O cenário criado ali fez com que as empresas fossem compelidas a instituir programas de conformidade cada vez mais fortes, para, se necessários, mostrarem que atuaram para impedir os desvios éticos. O resultado, para pessoas físicas, pode ser a prisão. Já para pessoas jurídicas, pode significar o fim.

A saída tem sido via acordos de leniência. O advogado Davi Tangerino, professor de Direito Penal da Universidade do Estado do Rio de Janeiro e da Fundação Getulio Vargas em São Paulo, já percorreu a via crucis dessa ferramenta em duas ocasiões — para grandes empresas.

O processo envolve bater em diversas portas: Ministério Público, Ministério da Transparência (antiga Controladoria-Geral da União), Advocacia-Geral da União e Tribunal de Contas. A quantidade de participantes dessa negociação é, para Tangerino, um dos entraves para que a leniência se torne mais comum e ágil.

Acho que o próximo desafio é a coordenação entre as agências punitivas. Talvez pensar uma estrutura em que, pelo menos num âmbito federal, as agências todas pudessem analisar juntas.

Tangerino atua em casos que tiveram repercussão internacional na imprensa, como o bloqueio do WhatsApp (no qual ele defendeu a empresa de tecnologia) e o processo penal contra o jogador Neymar, por questões fiscais, no qual também já ganhou em primeira e segunda instâncias. 

Leia a entrevista:

ConJur — Quais são os primeiros passos para a empresa que decide iniciar um processo de acordo de leniência?
Davi Tangerino —
O primeiro passo é a detecção do problema. O pior jeito é descobrir pela mídia, porque aí não se tem mais controle sobre o problema. O ideal é descobrir por meio de alguma auditoria regular ou por um canal de denúncias. Quando o canal de denúncias é usado, isso é um termômetro de que o programa de compliance é bom, pois quando as pessoas acham que a empresa não se importa com esse aspecto, elas simplesmente não denunciam.

ConJur — E o segundo passo?
Davi Tangerino —
Fazer uma reflexão jurídica a respeito desse problema descoberto. Isso tanto se descobrir pela empresa ou pela mídia. A diferença é que pela mídia você precisa tomar uma decisão rápida. E então começa a via crucis da ideia de uma leniência.

——————

■ Tarefa 1 ■
Reproduza literalmente o trecho do texto sobre acordos de leniência que vai de "Tangerino atua em" até "acordo de leniência?", incluindo ambos os extremos.
■ Tarefa 2 ■
No texto sobre acordos de leniência, qual é apontado como o primeiro passo para a empresa que decide iniciar um processo de acordo de leniência?
■ Tarefa 3 ■
Prossiga com o texto sobre acordos de leniência a partir do ponto em que ele se encerra.

■ Dados brutos ■
——————

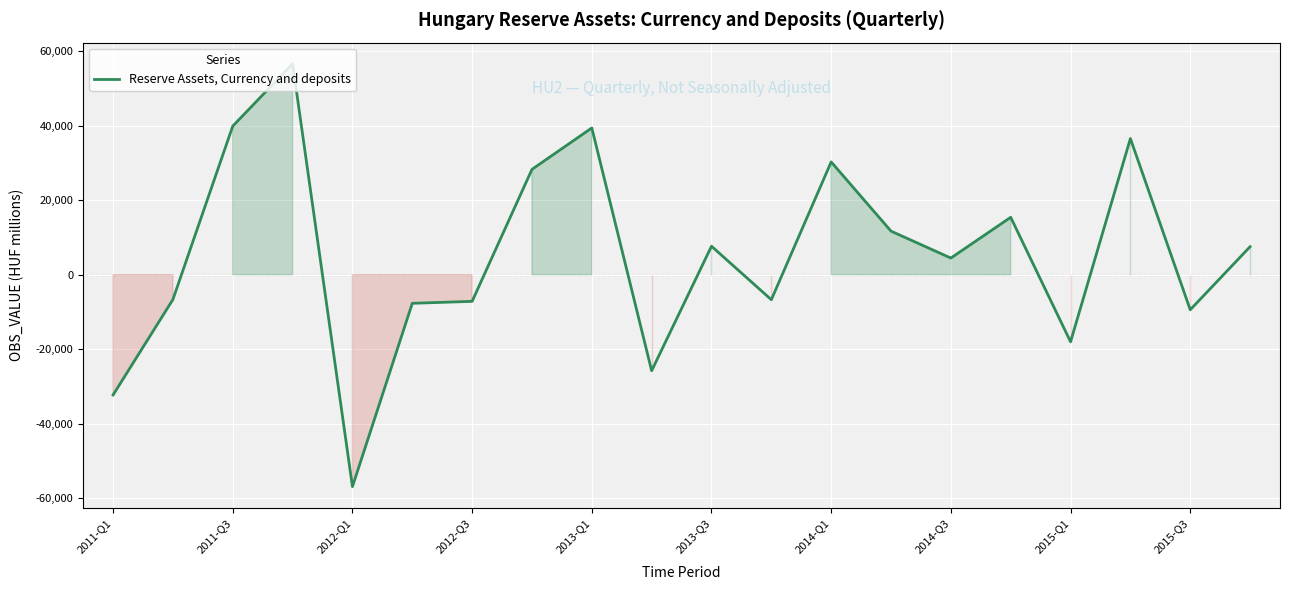

How many values exceed 7515?

10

——————

■ Resposta esperada 1 ■
Tangerino atua em casos que tiveram repercussão internacional na imprensa, como o bloqueio do WhatsApp (no qual ele defendeu a empresa de tecnologia) e o processo penal contra o jogador Neymar, por questões fiscais, no qual também já ganhou em primeira e segunda instâncias. 

Leia a entrevista:

ConJur — Quais são os primeiros passos para a empresa que decide iniciar um processo de acordo de leniência?

■ Resposta esperada 2 ■
A detecção do problema.

■ Resposta esperada 3 ■
ConJur — Descobrir o problema pela imprensa é um sinal muito ruim?
Davi Tangerino —
Se você descobriu pela mídia, você tem que pressupor que os agentes do Estado sabem. Além disso, há alguns anos, um dos representantes do Departamento de Justiça dos Estados Unidos falou uma frase que acabou sendo reproduzida em várias apresentações: “We read Brazilian newspapers” [“nós lemos os jornais brasileiros”]. O departamento tem um corpo de pessoas que compreendem português, que está de olho no que está acontecendo na América Latina. E muitas empresas que querem fazer leniência têm negócios nos EUA.

ConJur — Como essas reportagens podem afetar a empresa nos EUA?
Davi Tangerino —
A lei americana exige que os fornecedores das empresas de lá tenham cláusulas anticorrupção e que permitam com que eles sejam auditados para fins de verificação desse programas. Se imaginarmos que, no final do dia, os grande conglomerados econômicos acabam voltando para os Estados Unidos ou para Europa, que também estão sujeitos a leis de compliance, esse fornecedor vai ter que entrar na regra do jogo, se não por outro motivo, para continuar a vendendo ou prestando serviço. Por esse motivo, acho que existe, sim, uma forca indutora importante para pequenos e médios negócios se enquadrarem nesse novo momento de compliance.

ConJur — Como é feita a análise jurídica da qual você falou?
Davi Tangerino —
A análise jurídica tem o seguinte mapa: qual o número de âmbitos jurídicos que este problema toca? Se for corrupção, é um crime, logo, as pessoas físicas que participaram já têm um problema penal. Se tem corrupção, tem um agente público, então existe uma exposição à Lei de Improbidade Administrativa. Se esse ato corrupto tiver ligação com um contrato público, vai ter que olhar sob a Lei de Licitações. Já são três âmbitos de responsabilização. E tem o âmbito cível, no caso de ter causado um prejuízo ao erário, é preciso ressarci-lo, a dívida não pode ser perdoada.

ConJur — E como é buscar os agentes do Estado para fazer a leniência?
Davi Tangerino —
É uma costura entre as agências. No mundo ideal, seria possível bater em uma porta só do governo e fazer o acordo, mas acho que nunca vamos atingir isso devido ao nosso pacto federativo. Ainda que se esteja só no âmbito federal, terá que conversar com o Ministério Público Federal, sobre o aspecto criminal, com a Controladoria-Geral da União, chamar a Advocacia-Geral da União para estabelecer os danos da União. Se não for possível reunir todos na mesma mesa, literalmente, é possível conseguir acordos complementares que sejam reciprocamente aceitos.

ConJur — Como é estipulado o valor a ser pago na leniência?
Davi Tangerino —
O valor da multa tem critérios digamos razoavelmente estabelecidos pelo Decreto 8.420/2015 que fala em percentagens de faturamento do ano da ocorrência. Agora estamos engatinhando nesse assunto, pois fala que o programa de compliance pode dar um desconto de até 4%. Como define quando vai ser 1% ou 2% de desconto? 

ConJur — Do momento em que a empresa resolve fazer a leniência, quanto demora em média até o acordo ser feito?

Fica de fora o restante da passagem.